Mis principales prioridades
Los compromisos alcanzados entre PP y VOX establecen que se implementará el principio de prioridad nacional, como uno de los principales acuerdos que han firmado para llevar a cabo los pactos de gobierno en Extremadura y Aragón. Pero cada partido tiene una idea diferente sobre su significado: para los populares se trataría de premiar el arraigo de un ciudadano a un territorio sin importar la nacionalidad. Para el partido de ultraderecha, significa darle prioridad a los españoles sobre los inmigrantes en la admisión a los servicios públicos o cualquier otro derecho social.
La Ley Orgánica 4/2000, que regula los derechos de las personas extranjeras en España, en su artículo 14, establece que “los extranjeros residentes en España tienen derecho a los servicios y a las prestaciones sociales en las mismas condiciones que los españoles”. La igualdad ante la ley es uno de los principios básicos de nuestra Constitución y de la dignidad debida a cualquier hombre o mujer que viva en nuestro país.
Al hilo de este tema tan polémico me han surgido algunas reflexiones sobre mis prioridades principales:
- La reducción de la pobreza y la ampliación de la protección social, garantizando una red de protección para los sectores más vulnerables.
- El acceso a los servicios públicos, fortaleciendo y ampliando la red de cuidados, la salud universal y la educación pública, principalmente.
- Fomentar políticas que generen empleo estable y de calidad, con sueldos y trato dignos y una debida protección de los trabajadores y trabajadoras.
- El acceso a una Justicia independiente de la clase política y de las élites más acomodadas y más parcial y favorable hacia las víctimas, de cualquier tropelía y abuso, y que no genere en la ciudadanía escepticismo, recelo, miedo.
- Una política que fomente un verdadero acceso a la vivienda digna, una regulación efectiva de los alquileres a un precio razonable con respectos a los salarios, ayudando a la ciudadanía y a los y las jóvenes y a las personas más vulnerables y excluidas, primordialmente, el derecho a una vivienda digna, cumpliendo así el mandato de la Constitución.
- La lucha implacable contra el feminicidio, la violencia física y el maltrato psicológico contra las mujeres, dándoles así seguridad tanto en el ámbito personal, como en el familiar, laboral y social.

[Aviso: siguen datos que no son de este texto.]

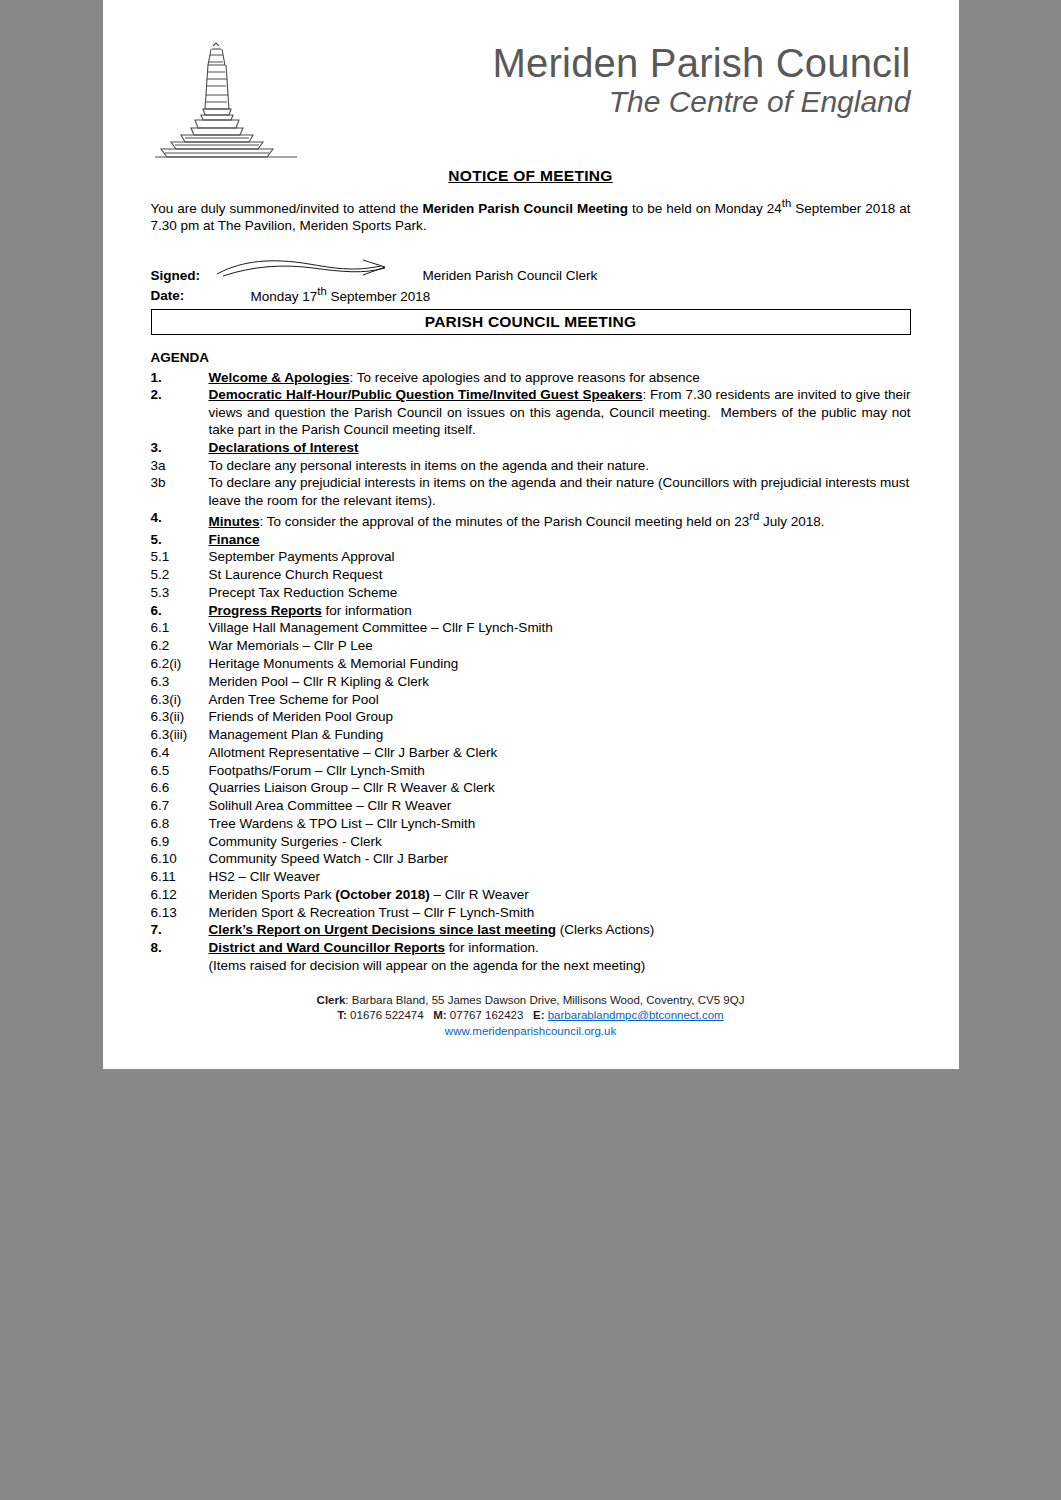Meriden Parish Council
The Centre of England
NOTICE OF MEETING
You are duly summoned/invited to attend the Meriden Parish Council Meeting to be held on Monday 24th September 2018 at 7.30 pm at The Pavilion, Meriden Sports Park.
Signed:
Meriden Parish Council Clerk
Date: Monday 17th September 2018
PARISH COUNCIL MEETING
AGENDA
| 1. | Welcome & Apologies : To receive apologies and to approve reasons for absence |
| 2. | Democratic Half-Hour/Public Question Time/Invited Guest Speakers : From 7.30 residents are invited to give their views and question the Parish Council on issues on this agenda, Council meeting. Members of the public may not take part in the Parish Council meeting itself. |
| 3. | Declarations of Interest |
| 3a | To declare any personal interests in items on the agenda and their nature. |
| 3b | To declare any prejudicial interests in items on the agenda and their nature (Councillors with prejudicial interests must leave the room for the relevant items). |
| 4. | Minutes : To consider the approval of the minutes of the Parish Council meeting held on 23 rd July 2018. |
| 5. | Finance |
| 5.1 | September Payments Approval |
| 5.2 | St Laurence Church Request |
| 5.3 | Precept Tax Reduction Scheme |
| 6. | Progress Reports for information |
| 6.1 | Village Hall Management Committee – Cllr F Lynch-Smith |
| 6.2 | War Memorials – Cllr P Lee |
| 6.2(i) | Heritage Monuments & Memorial Funding |
| 6.3 | Meriden Pool – Cllr R Kipling & Clerk |
| 6.3(i) | Arden Tree Scheme for Pool |
| 6.3(ii) | Friends of Meriden Pool Group |
| 6.3(iii) | Management Plan & Funding |
| 6.4 | Allotment Representative – Cllr J Barber & Clerk |
| 6.5 | Footpaths/Forum – Cllr Lynch-Smith |
| 6.6 | Quarries Liaison Group – Cllr R Weaver & Clerk |
| 6.7 | Solihull Area Committee – Cllr R Weaver |
| 6.8 | Tree Wardens & TPO List – Cllr Lynch-Smith |
| 6.9 | Community Surgeries - Clerk |
| 6.10 | Community Speed Watch - Cllr J Barber |
| 6.11 | HS2 – Cllr Weaver |
| 6.12 | Meriden Sports Park (October 2018) – Cllr R Weaver |
| 6.13 | Meriden Sport & Recreation Trust – Cllr F Lynch-Smith |
| 7. | Clerk’s Report on Urgent Decisions since last meeting (Clerks Actions) |
| 8. | District and Ward Councillor Reports for information. |
| | (Items raised for decision will appear on the agenda for the next meeting) |
Clerk: Barbara Bland, 55 James Dawson Drive, Millisons Wood, Coventry, CV5 9QJ
T: 01676 522474 M: 07767 162423 E: barbarablandmpc@btconnect.com
www.meridenparishcouncil.org.uk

- La expansión del paradigma feminista a todos los niveles en las distintas esferas de la Administración y de la Educación, de la Sanidad…, para favorecer e incrementar la igualdad y la dignidad de las mujeres en todas las esferas de la vida.

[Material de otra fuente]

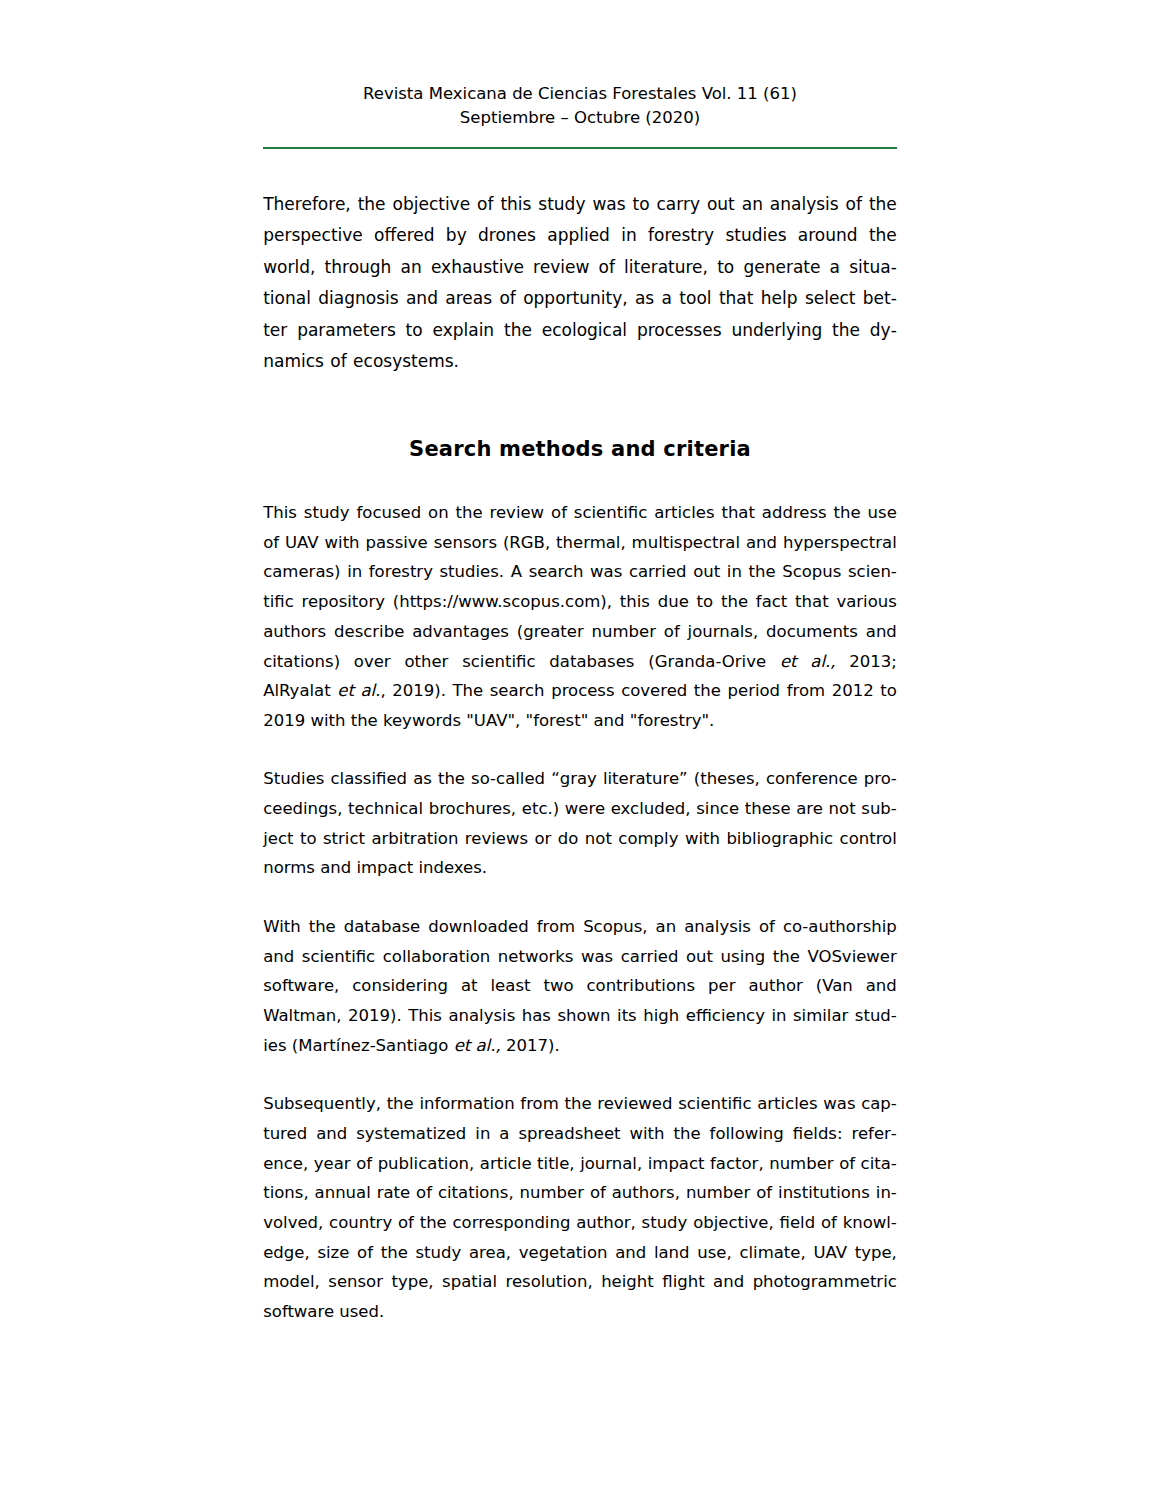Revista Mexicana de Ciencias Forestales Vol. 11 (61) Septiembre – Octubre (2020)
Therefore, the objective of this study was to carry out an analysis of the perspective offered by drones applied in forestry studies around the world, through an exhaustive review of literature, to generate a situational diagnosis and areas of opportunity, as a tool that help select better parameters to explain the ecological processes underlying the dynamics of ecosystems.
Search methods and criteria
This study focused on the review of scientific articles that address the use of UAV with passive sensors (RGB, thermal, multispectral and hyperspectral cameras) in forestry studies. A search was carried out in the Scopus scientific repository (https://www.scopus.com), this due to the fact that various authors describe advantages (greater number of journals, documents and citations) over other scientific databases (Granda-Orive et al., 2013; AlRyalat et al., 2019). The search process covered the period from 2012 to 2019 with the keywords "UAV", "forest" and "forestry".
Studies classified as the so-called “gray literature” (theses, conference proceedings, technical brochures, etc.) were excluded, since these are not subject to strict arbitration reviews or do not comply with bibliographic control norms and impact indexes.
With the database downloaded from Scopus, an analysis of co-authorship and scientific collaboration networks was carried out using the VOSviewer software, considering at least two contributions per author (Van and Waltman, 2019). This analysis has shown its high efficiency in similar studies (Martínez-Santiago et al., 2017).
Subsequently, the information from the reviewed scientific articles was captured and systematized in a spreadsheet with the following fields: reference, year of publication, article title, journal, impact factor, number of citations, annual rate of citations, number of authors, number of institutions involved, country of the corresponding author, study objective, field of knowledge, size of the study area, vegetation and land use, climate, UAV type, model, sensor type, spatial resolution, height flight and photogrammetric software used.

- El enfrentamiento implacable ante cualquier agresión, física o legislativa, contra la comunidad LGTBIQ+ aumentando los derechos civiles y la protección a este colectivo, con energía y firmeza.
- Una mayor contundencia legislativa ante las actitudes políticas que fomenten el odio, los bulos, la xenofobia y el racismo, la oposición a la ampliación de derechos de minorías sexuales (LGTBIQ+) y del feminismo, etc.
- La aplicación inmediata y de forma ineludible del empadronamiento como un derecho fundamental, no una concesión, obligatorio para los ayuntamientos, independientemente de la situación administrativa o de vivienda del solicitante, pues es la llave para acceder a servicios básicos como sanidad, educación y servicios sociales.
- La regularización de la población migrante en situación irregular, permitiéndoles salir de la exclusión, acceder a derechos básicos (sanidad, vivienda, educación…), obtener permiso de residencia y trabajo, y vivir sin miedo a sanciones o expulsiones.
- Luchar contra la exclusión de las personas migrantes, la persecución policial y la reforma de la ley de Extranjería, el cierre de los CIES, favoreciendo la acogida, la integración, el asesoramiento, la atención básica, e informando a la ciudadanía de la importancia y el valor que supone, a todos los niveles, la llegada de estas personas a nuestro país…
Tanto en mi condición de ciudadano y como cristiano que intenta vivir siguiendo el ejemplo y el espíritu de la buena noticia de Jesús de Nazaret, que decía: “Todos vosotros sois hermanos y hermanas, nadie está por encima ni por delante del otro, al contrario, la importancia de cada persona se mide por la disposición a servir a los demás y a tratarlos con plena igualdad, empezando por los más necesitados y vulnerables”, no puede haber en nuestro país ciudadanos de primera y de segunda categoría, dependiendo del país de nacimiento o de la nacionalidad de sus progenitores.
Y creo con absoluta certeza que serían las prioridades personales y nacionales de Jesús, el emigrante, el galileo, tan rebosante de humanidad que se desvivió por las personas más indefensas y desprotegidas en su mundo. Y sin duda alguna, a través de nosotros y nosotras, también del nuestro.